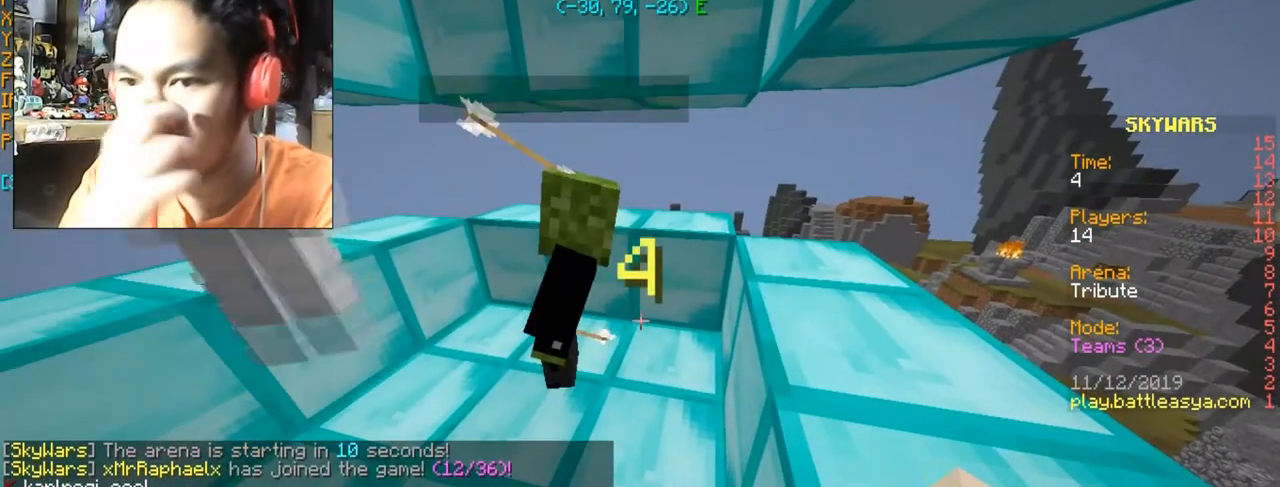
{"keys": [], "mouse": [], "events": []}
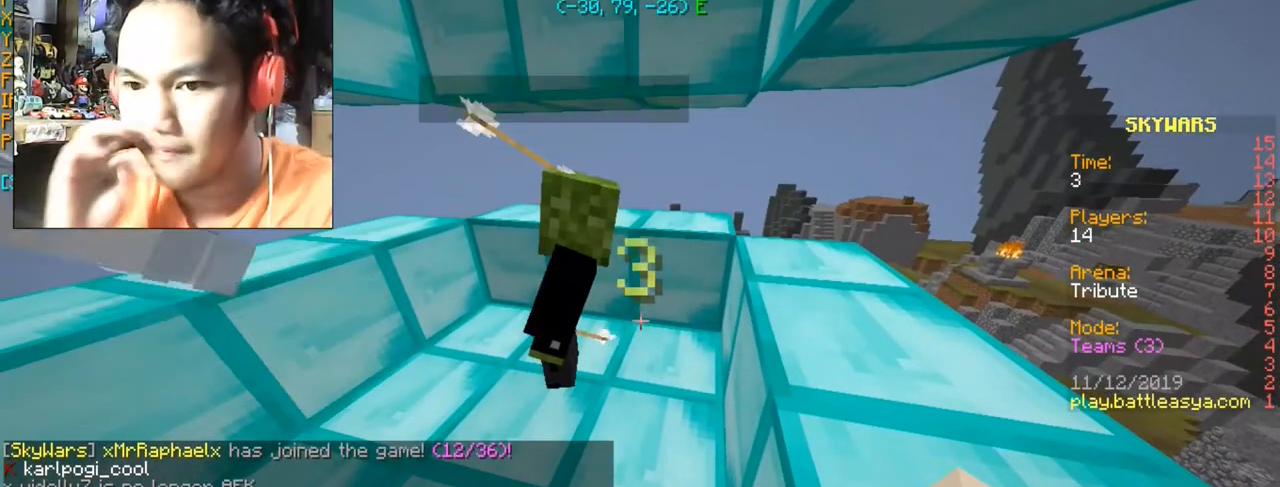
{"keys": [], "mouse": [], "events": []}
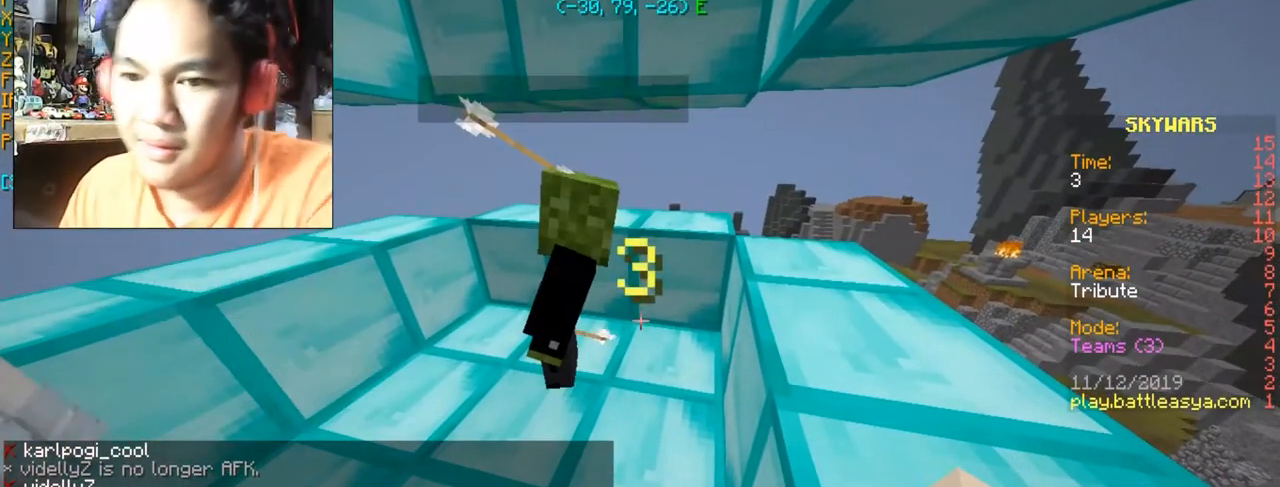
{"keys": [], "mouse": ["left", "right"], "events": [[467, "mouse_left", "down"], [467, "mouse_right", "down"]]}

INSTRUCTIONS FOR THE TASK: A verbatim copy of the listing is required, with all pictures left out.

REPLY TO THE TASK:
{"keys": [], "mouse": [], "events": []}
{"keys": [], "mouse": [], "events": []}
{"keys": [], "mouse": ["left", "right"], "events": [[467, "mouse_left", "down"], [467, "mouse_right", "down"]]}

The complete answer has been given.